Вскоре после того перетревожены мы были однажды в самую глухую и темную осеннюю ночь пожаром, случившимся у нас в нашем вновь основанном монетном дворе. Как оный был неподалеку от замка и на самой той улице, где я и имел свою квартиру и от меня недалеко, то перетревожен я им был в особливости и принужден был в полночь вставать, одеваться, бежать на сей пожар и помогать его тушить прочим. По особливому счастию, удалось нам не допустить его до усилия, но потушить в самом еще почти начале; однако не прошло без того, чтоб не распропало при том множество делаемой нами новой монеты, как готовой, так и не в отделанных еще кружках, которые принуждено было выносить все вон и таскать насыпанными вверх лотками. Сам наш генерал был на сем пожаре и не меньше всех нас старался о скорейшем погашении оного, поелику от сгорания монетного двора зависела великая важность.

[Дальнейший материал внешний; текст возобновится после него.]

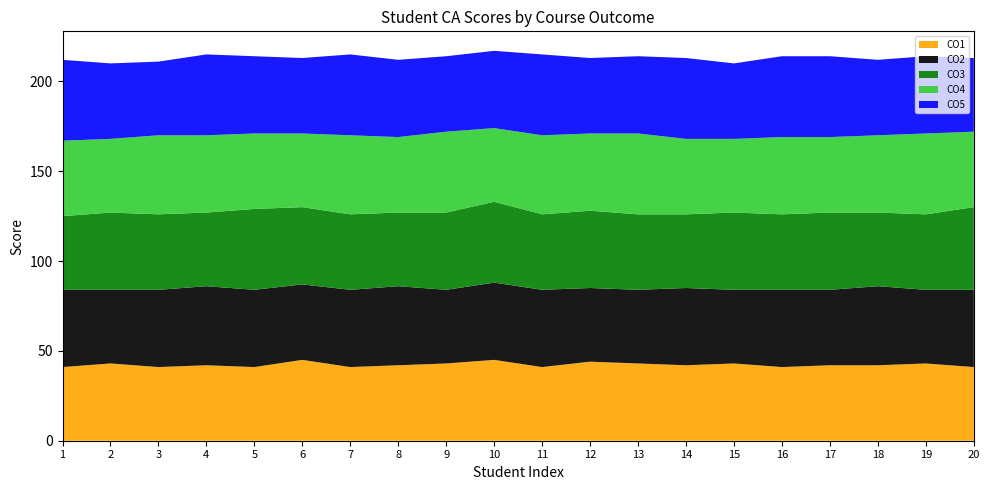

Reading left to right, what are all the values shown in this chart?

CO1: 1=41	2=43	3=41	4=42	5=41	6=45	7=41	8=42	9=43	10=45	11=41	12=44	13=43	14=42	15=43	16=41	17=42	18=42	19=43	20=41
CO2: 1=43	2=41	3=43	4=44	5=43	6=42	7=43	8=44	9=41	10=43	11=43	12=41	13=41	14=43	15=41	16=43	17=42	18=44	19=41	20=43
CO3: 1=41	2=43	3=42	4=41	5=45	6=43	7=42	8=41	9=43	10=45	11=42	12=43	13=42	14=41	15=43	16=42	17=43	18=41	19=42	20=46
CO4: 1=42	2=41	3=44	4=43	5=42	6=41	7=44	8=42	9=45	10=41	11=44	12=43	13=45	14=42	15=41	16=43	17=42	18=43	19=45	20=42
CO5: 1=45	2=42	3=41	4=45	5=43	6=42	7=45	8=43	9=42	10=43	11=45	12=42	13=43	14=45	15=42	16=45	17=45	18=42	19=43	20=41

Другой пожар, воспоследовавший через несколько дней после сего, был еще того важнее и хотя утушен также при самом еще своем начале, но навел нам премножество хлопот. Случился он быть в самой нашей канцелярии и также в глубокое ночное время, когда никого из нас в канцелярии не было, а одни только сторожа сидели в подьяческой и дожидались, покуда выйдет из судейской советник наш, господин Бауман, который, по многоделию своему и по прилежности, нередко просиживал один-одинехонек и прописывал до самой полуночи. Но в сей раз господа сторожа наши как-то оплошали и не слыхали, как он из судейской вышел, ибо из оной были двери особые в генеральские комнаты, где он живал, но, считая его все в судейской, не озабочивались нимало и об оной и о свечах, господином Бауманом оставленных горящими; да и он как-то в сей раз оплошал и вышел вон, не позвонив и не приказав сторожам потушить свечи. Но как бы то ни было, но случилось так, что от одной свечи отстрекнул кусочек горящей еще светильни и, по несчастью, попал на лежащие на столе во множестве разные бумаги. Сии тотчас начали от сего гореть и полыхать и в немногие минуты наделали столько дела, что нам целую зиму досталось много потрудиться. Целая половина стола с превеликим множеством накладенных на него важнейших бумаг, полученных не только от фельдмаршала и других генералов, но и от самого двора и от Сената из Петербурга, сгорели, отчасти все, отчасти наполовину, и вся судейская наполнилась таким множеством дыма, что в нее войтить было не можно. К особливому несчастию, сторожу, сидевшему в подьяческой, случилось в самые сии минуты вздремать, и он до тех пор не узнал о сем пожаре, покуда чадом и смрадом не наполнилась уже отчасти и подьяческая и оный не разбудил его, дремавшего. Тогда бросился он в судейскую и вострепетал, увидев всю ее наполненную дымом, а судейский стол весь в огне и в пламени. Он бросился тушить и поднял такой крик, что перетревожил всех в замке. Сам генерал, услышав о пожаре сем, прибежал туда без памяти, и его столько сей случай раздосадовал, что он занемог от сердца.